Upon his release from prison, Avon is outraged at how much territory Stringer has lost and gets involved in a gang war with Marlo Stanfield, who has begun to muscle in to the Barksdale territory. When Stringer orders two Barksdale "hitters" to ambush Omar as he accompanies his grandmother to church, Avon is angered by the breach of a long-standing truce on Sunday mornings. After letting the soldiers responsible wait for hours at headquarters, he orders them to buy Omar's grandmother a new hat.

Meanwhile, Avon tries to recruit Dennis "Cutty" Wise, a former gang soldier, into his organization. Cutty joins the group for a time but soon admits that the game is not in him anymore. Avon allows Cutty to retire, and later donates $15,000 to help him start a boxing gym for neighborhood boys.

Avon and Stringer continue to clash over their conflicting methods of leadership; Proposition Joe tells Stringer that he will withhold his drug supply if the gang war continues, but Avon believes that giving in to Marlo will diminish the Barksdales. Avon's relationship with Stringer is damaged irreparably after he finds out the truth about what really happened to D'Angelo, due to McNulty conducting an investigation into D'Angelo's murder.

• _Given entries_:
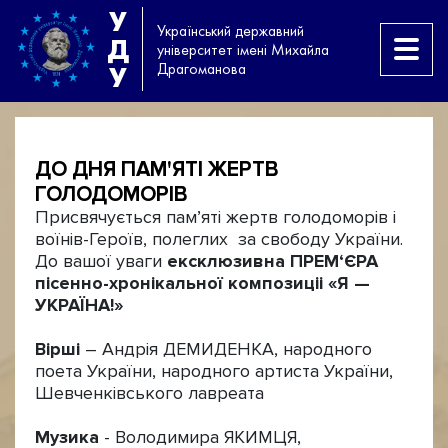
У
Український державний
Д
університет імені Михайла
Драгоманова
У
ДО ДНЯ ПАМ'ЯТІ ЖЕРТВ
ГОЛОДОМОРІВ
Присвячується пам’яті жертв голодоморів і
воїнів-Героїв, полеглих за свободу України.
До вашої уваги
ексклюзивна ПРЕМ‘ЄРА
пісенно-хронікальної композиціі «Я —
УКРАЇНА!»
Вірші
– Андрія ДЕМИДЕНКА, народного
поета України, народного артиста України,
Шевченківського лавреата
Музика
- Володимира ЯКИМЦЯ,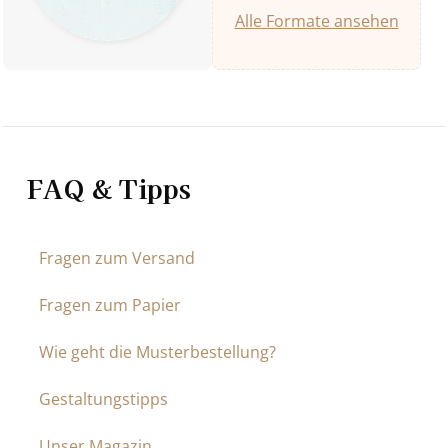
Alle Formate ansehen
FAQ & Tipps
Fragen zum Versand
Fragen zum Papier
Wie geht die Musterbestellung?
Gestaltungstipps
Unser Magazin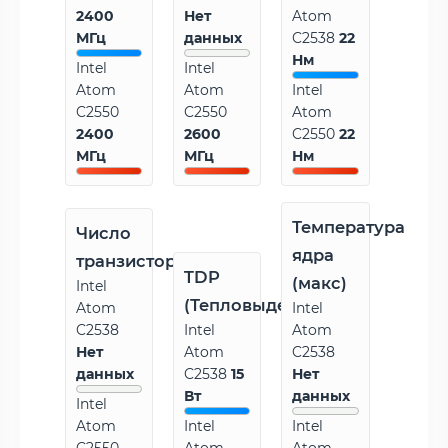
2400
Нет
Atom
МГц
данных
C2538
22
Нм
Intel
Intel
Atom
Atom
Intel
C2550
C2550
Atom
2400
2600
C2550
22
МГц
МГц
Нм
Температура
Число
ядра
транзисторов
TDP
(макс)
Intel
(Тепловыделение)
Atom
Intel
C2538
Intel
Atom
Нет
Atom
C2538
данных
C2538
15
Нет
Вт
данных
Intel
Atom
Intel
Intel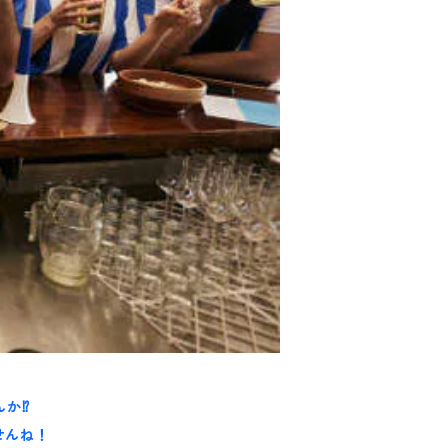
んか⁉
せんね！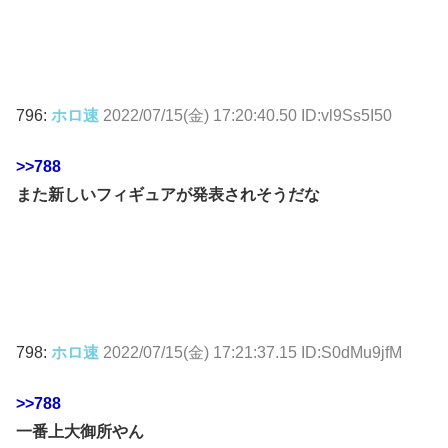
796:
ホロ速
2022/07/15(金) 17:20:40.50 ID:vl9Ss5I50
>>788
また新しいフィギュアが発表されそうだな
798:
ホロ速
2022/07/15(金) 17:21:37.15 ID:S0dMu9jfM
>>788
一番上大御所やん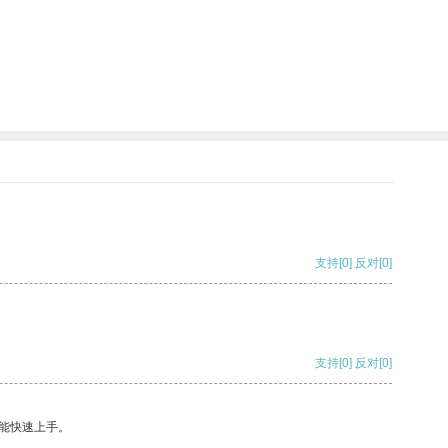
支持
[0]
反对
[0]
支持
[0]
反对
[0]
能快速上手。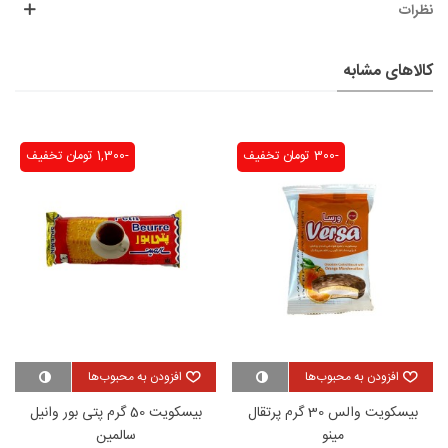
نظرات
کالاهای مشابه
-300 تومان
تخفیف
-1,300 تومان
تخفیف
افزودن به محبوب‌ها
افزودن به محبوب‌ها
بیسکویت والس 30 گرم پرتقال
بیسکویت 50 گرم پتی بور وانیل
مینو
سالمین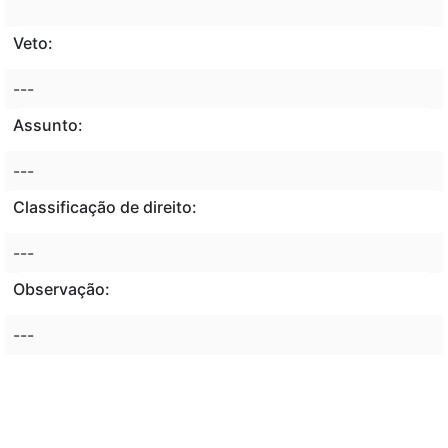
Veto:
---
Assunto:
---
Classificação de direito:
---
Observação:
---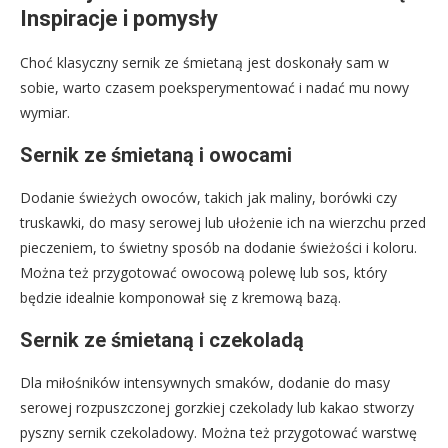
Inspiracje i pomysły
Choć klasyczny sernik ze śmietaną jest doskonały sam w
sobie, warto czasem poeksperymentować i nadać mu nowy
wymiar.
Sernik ze śmietaną i owocami
Dodanie świeżych owoców, takich jak maliny, borówki czy
truskawki, do masy serowej lub ułożenie ich na wierzchu przed
pieczeniem, to świetny sposób na dodanie świeżości i koloru.
Można też przygotować owocową polewę lub sos, który
będzie idealnie komponował się z kremową bazą.
Sernik ze śmietaną i czekoladą
Dla miłośników intensywnych smaków, dodanie do masy
serowej rozpuszczonej gorzkiej czekolady lub kakao stworzy
pyszny sernik czekoladowy. Można też przygotować warstwę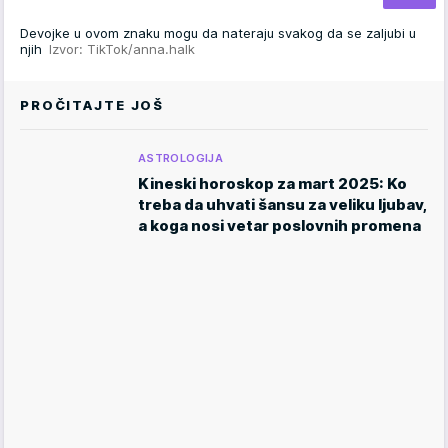
Devojke u ovom znaku mogu da nateraju svakog da se zaljubi u
njih
Izvor: TikTok/anna.halk
PROČITAJTE JOŠ
ASTROLOGIJA
Kineski horoskop za mart 2025: Ko
treba da uhvati šansu za veliku ljubav,
a koga nosi vetar poslovnih promena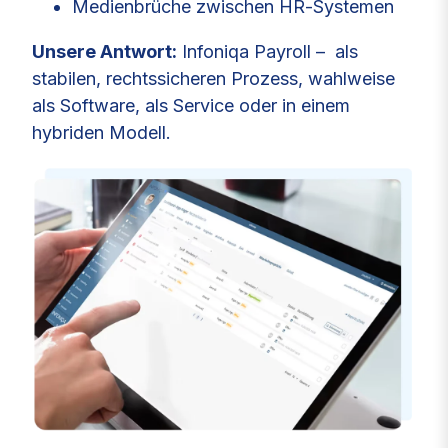
Medienbrüche zwischen HR‑Systemen
Unsere Antwort:
Infoniqa Payroll – als
stabilen, rechtssicheren Prozess, wahlweise
als Software, als Service oder in einem
hybriden Modell.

• _Requirement_:
Reproduce verbatim everything in the passage about Avon from "Meanwhile, Avon tries" down to "into D'Angelo's murder.".

• _Solution_:
Meanwhile, Avon tries to recruit Dennis "Cutty" Wise, a former gang soldier, into his organization. Cutty joins the group for a time but soon admits that the game is not in him anymore. Avon allows Cutty to retire, and later donates $15,000 to help him start a boxing gym for neighborhood boys.

Avon and Stringer continue to clash over their conflicting methods of leadership; Proposition Joe tells Stringer that he will withhold his drug supply if the gang war continues, but Avon believes that giving in to Marlo will diminish the Barksdales. Avon's relationship with Stringer is damaged irreparably after he finds out the truth about what really happened to D'Angelo, due to McNulty conducting an investigation into D'Angelo's murder.